::: RECORDS SHOWN :::

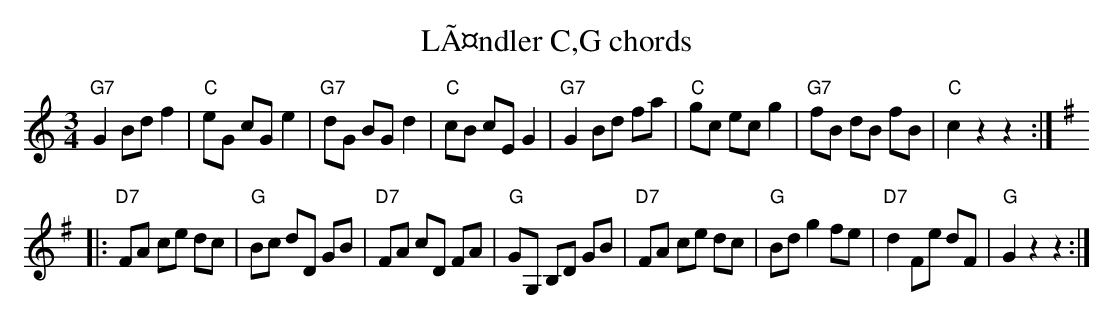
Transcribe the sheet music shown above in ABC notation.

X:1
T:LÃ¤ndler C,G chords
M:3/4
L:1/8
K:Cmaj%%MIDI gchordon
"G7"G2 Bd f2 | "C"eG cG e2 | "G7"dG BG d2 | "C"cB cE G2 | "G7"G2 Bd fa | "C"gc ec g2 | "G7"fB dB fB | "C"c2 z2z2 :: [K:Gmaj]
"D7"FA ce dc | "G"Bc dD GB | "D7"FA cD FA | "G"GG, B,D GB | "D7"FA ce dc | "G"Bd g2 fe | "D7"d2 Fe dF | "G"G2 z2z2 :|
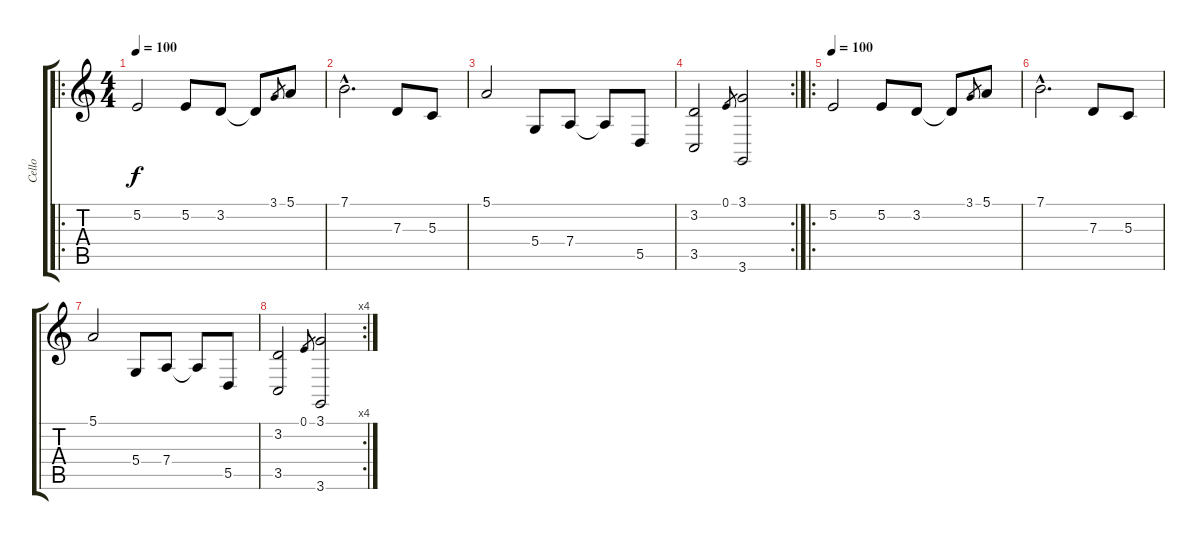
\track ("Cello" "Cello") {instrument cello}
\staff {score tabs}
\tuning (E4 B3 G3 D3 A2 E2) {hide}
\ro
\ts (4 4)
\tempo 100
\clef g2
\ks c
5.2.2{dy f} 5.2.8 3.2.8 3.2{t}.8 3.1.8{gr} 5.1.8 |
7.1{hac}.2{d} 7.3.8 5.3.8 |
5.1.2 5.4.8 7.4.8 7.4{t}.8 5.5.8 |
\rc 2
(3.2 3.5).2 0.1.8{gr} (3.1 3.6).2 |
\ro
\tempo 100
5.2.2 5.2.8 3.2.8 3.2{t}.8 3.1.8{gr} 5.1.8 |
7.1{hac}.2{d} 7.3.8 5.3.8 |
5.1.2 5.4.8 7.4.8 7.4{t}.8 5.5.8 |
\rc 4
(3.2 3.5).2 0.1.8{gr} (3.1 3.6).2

:::
::: RECORDS SHOWN :::

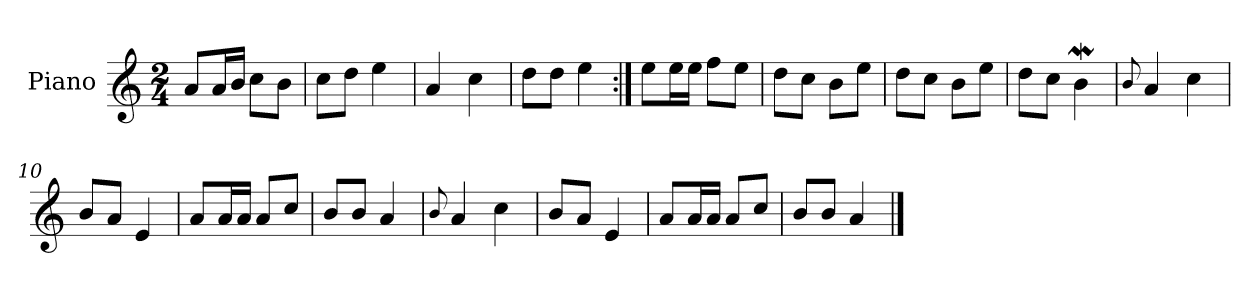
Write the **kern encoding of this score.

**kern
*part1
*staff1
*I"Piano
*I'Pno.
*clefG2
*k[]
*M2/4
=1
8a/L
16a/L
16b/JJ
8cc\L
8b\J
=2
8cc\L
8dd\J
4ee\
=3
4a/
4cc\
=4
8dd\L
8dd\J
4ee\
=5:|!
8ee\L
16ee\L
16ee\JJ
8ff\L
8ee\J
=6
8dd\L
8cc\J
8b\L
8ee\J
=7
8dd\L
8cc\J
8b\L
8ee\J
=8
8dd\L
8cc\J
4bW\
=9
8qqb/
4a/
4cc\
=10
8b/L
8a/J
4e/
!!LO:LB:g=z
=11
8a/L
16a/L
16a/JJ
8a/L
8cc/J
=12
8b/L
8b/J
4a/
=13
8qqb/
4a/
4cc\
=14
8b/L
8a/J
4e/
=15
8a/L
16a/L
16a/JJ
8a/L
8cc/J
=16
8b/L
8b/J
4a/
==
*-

:::

> THE TASK:
Extract each line in the rows above that contains the string "kern". Matches are case-sensitive.

> THE SOLUTION:
Write the **kern encoding of this score.
**kern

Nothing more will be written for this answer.